_Activity_
This exercise calls for the data below to be retyped exactly, minus any images.

_The data_
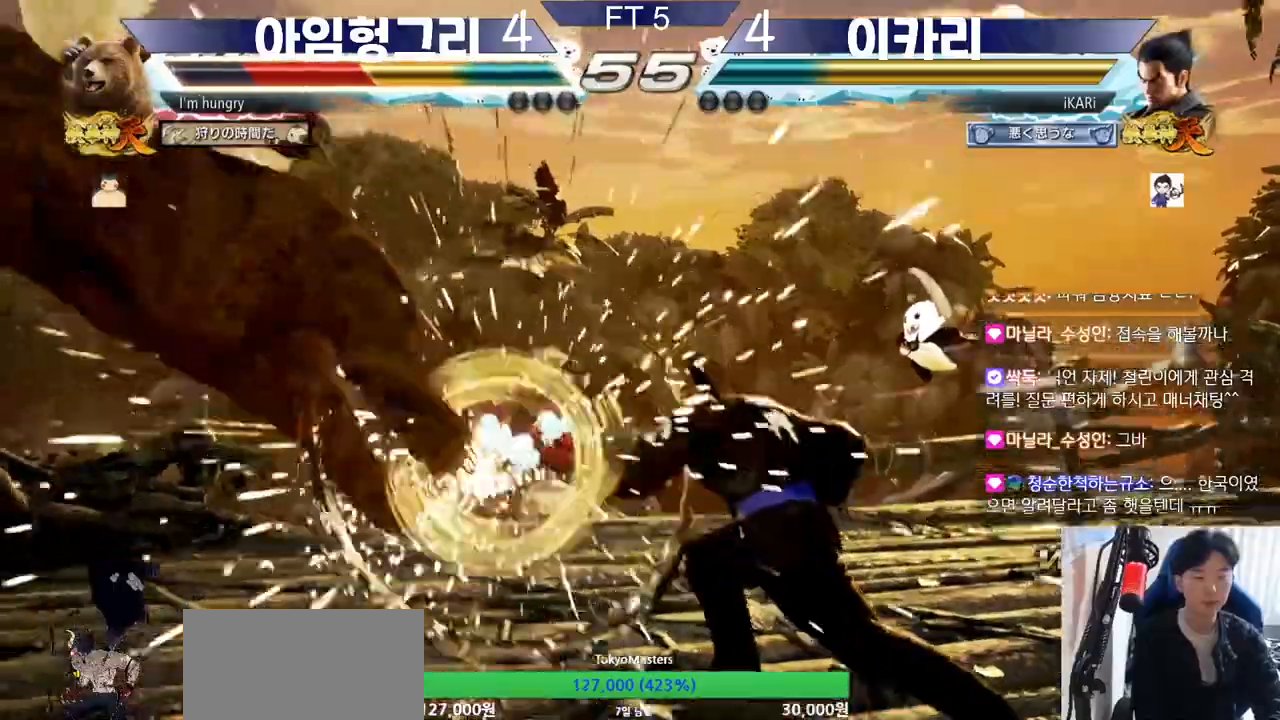
{"buttons": [], "left_stick": "up-left", "events": [[367, "left_stick", "left"], [467, "left_stick", "up-left"]]}
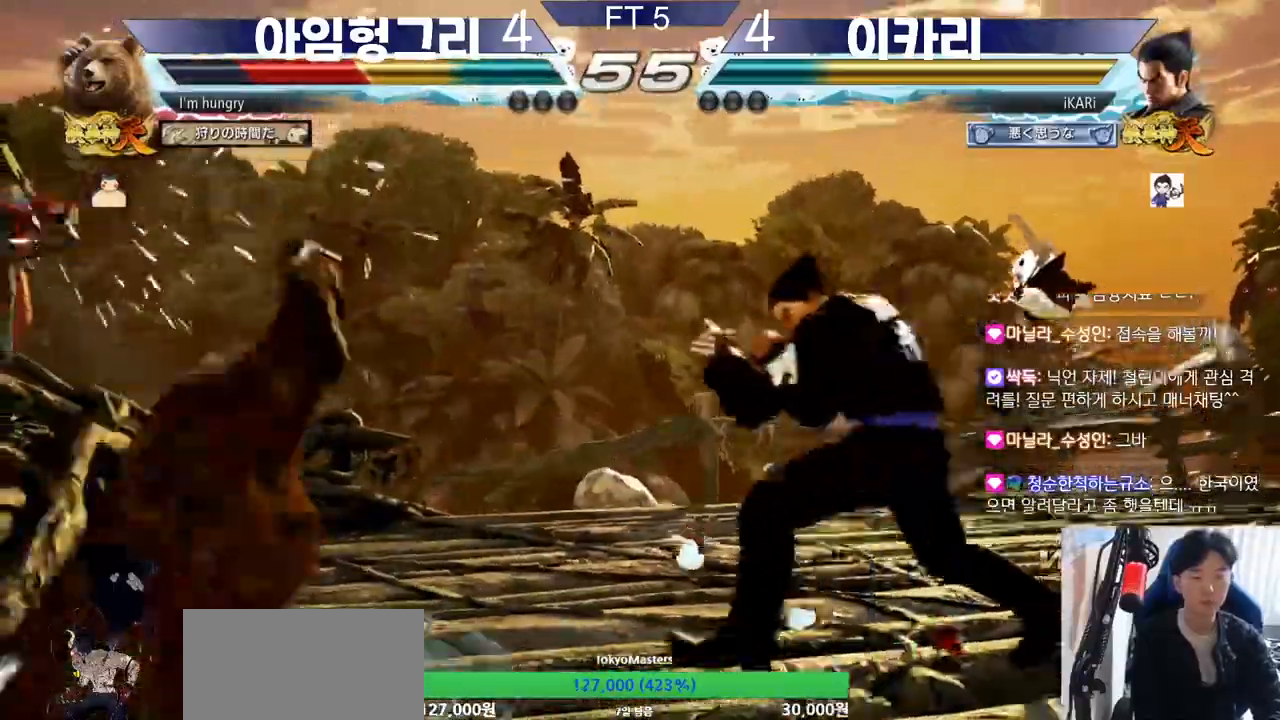
{"buttons": [], "left_stick": "center", "events": [[16, "CIRCLE", "down"], [66, "CIRCLE", "up"], [117, "CIRCLE", "down"], [167, "CIRCLE", "up"], [183, "left_stick", "center"], [217, "CIRCLE", "down"], [250, "CIRCLE", "up"], [317, "CIRCLE", "down"], [367, "CIRCLE", "up"], [400, "CIRCLE", "down"], [467, "CIRCLE", "up"]]}
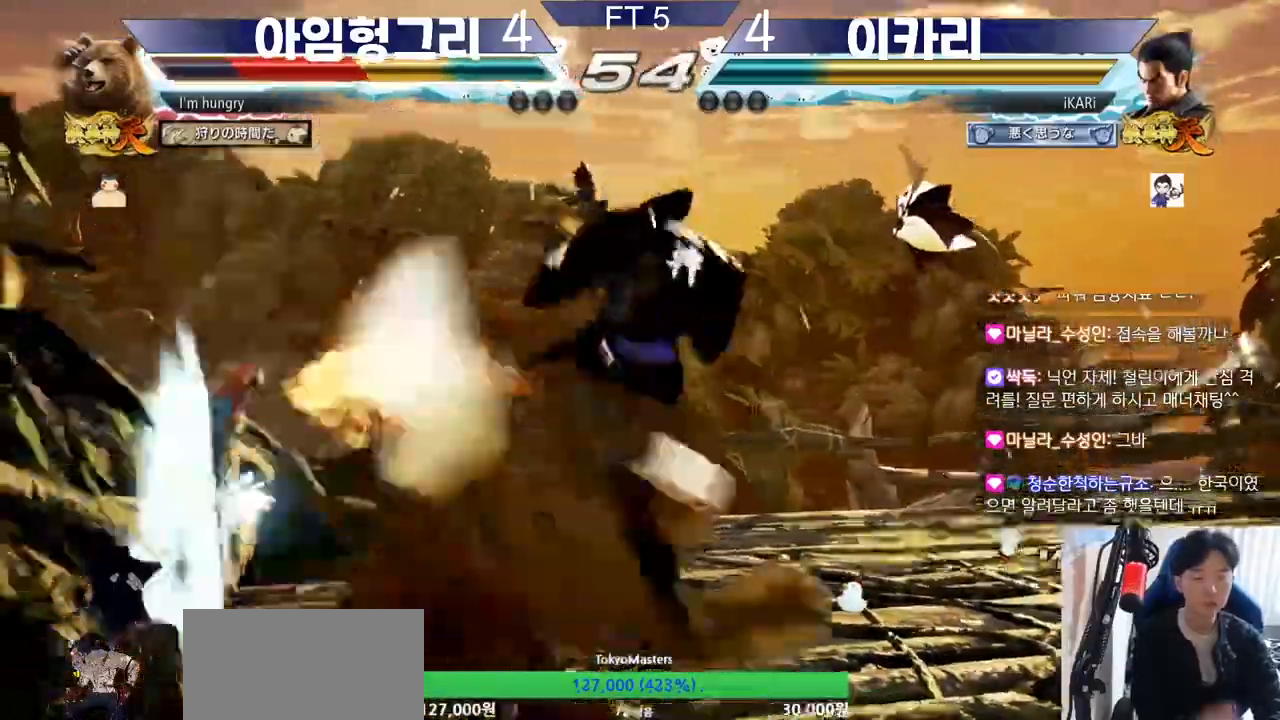
{"buttons": [], "left_stick": "center", "events": [[17, "CIRCLE", "down"], [67, "CIRCLE", "up"], [100, "CIRCLE", "down"], [167, "CIRCLE", "up"], [217, "CIRCLE", "down"], [267, "CIRCLE", "up"], [334, "CIRCLE", "down"], [367, "CIRCLE", "up"], [417, "CIRCLE", "down"], [484, "CIRCLE", "up"]]}
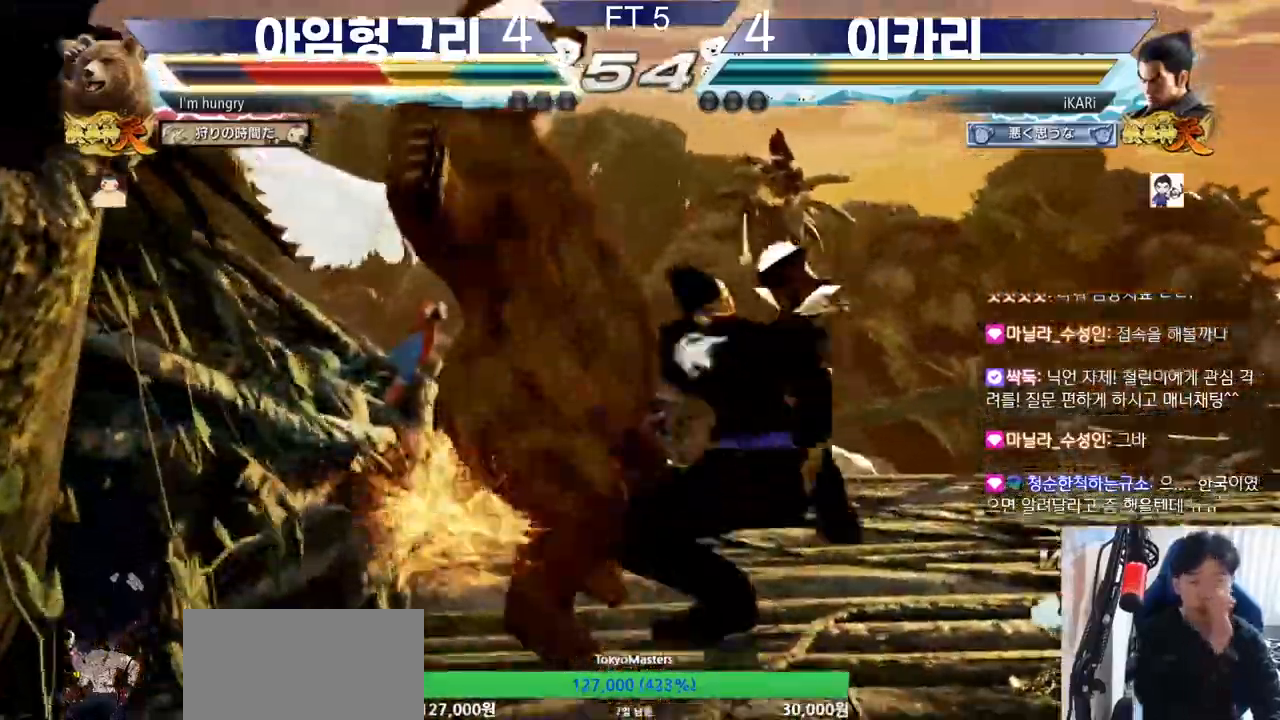
{"buttons": [], "left_stick": "center", "events": [[16, "CIRCLE", "down"], [66, "CIRCLE", "up"], [116, "CIRCLE", "down"], [183, "CIRCLE", "up"], [267, "TRIANGLE", "down"], [317, "TRIANGLE", "up"], [350, "TRIANGLE", "down"], [400, "TRIANGLE", "up"], [433, "TRIANGLE", "down"], [484, "TRIANGLE", "up"]]}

_Solved problem_
{"buttons": [], "left_stick": "up-left", "events": [[367, "left_stick", "left"], [467, "left_stick", "up-left"]]}
{"buttons": [], "left_stick": "center", "events": [[16, "CIRCLE", "down"], [66, "CIRCLE", "up"], [117, "CIRCLE", "down"], [167, "CIRCLE", "up"], [183, "left_stick", "center"], [217, "CIRCLE", "down"], [250, "CIRCLE", "up"], [317, "CIRCLE", "down"], [367, "CIRCLE", "up"], [400, "CIRCLE", "down"], [467, "CIRCLE", "up"]]}
{"buttons": [], "left_stick": "center", "events": [[17, "CIRCLE", "down"], [67, "CIRCLE", "up"], [100, "CIRCLE", "down"], [167, "CIRCLE", "up"], [217, "CIRCLE", "down"], [267, "CIRCLE", "up"], [334, "CIRCLE", "down"], [367, "CIRCLE", "up"], [417, "CIRCLE", "down"], [484, "CIRCLE", "up"]]}
{"buttons": [], "left_stick": "center", "events": [[16, "CIRCLE", "down"], [66, "CIRCLE", "up"], [116, "CIRCLE", "down"], [183, "CIRCLE", "up"], [267, "TRIANGLE", "down"], [317, "TRIANGLE", "up"], [350, "TRIANGLE", "down"], [400, "TRIANGLE", "up"], [433, "TRIANGLE", "down"], [484, "TRIANGLE", "up"]]}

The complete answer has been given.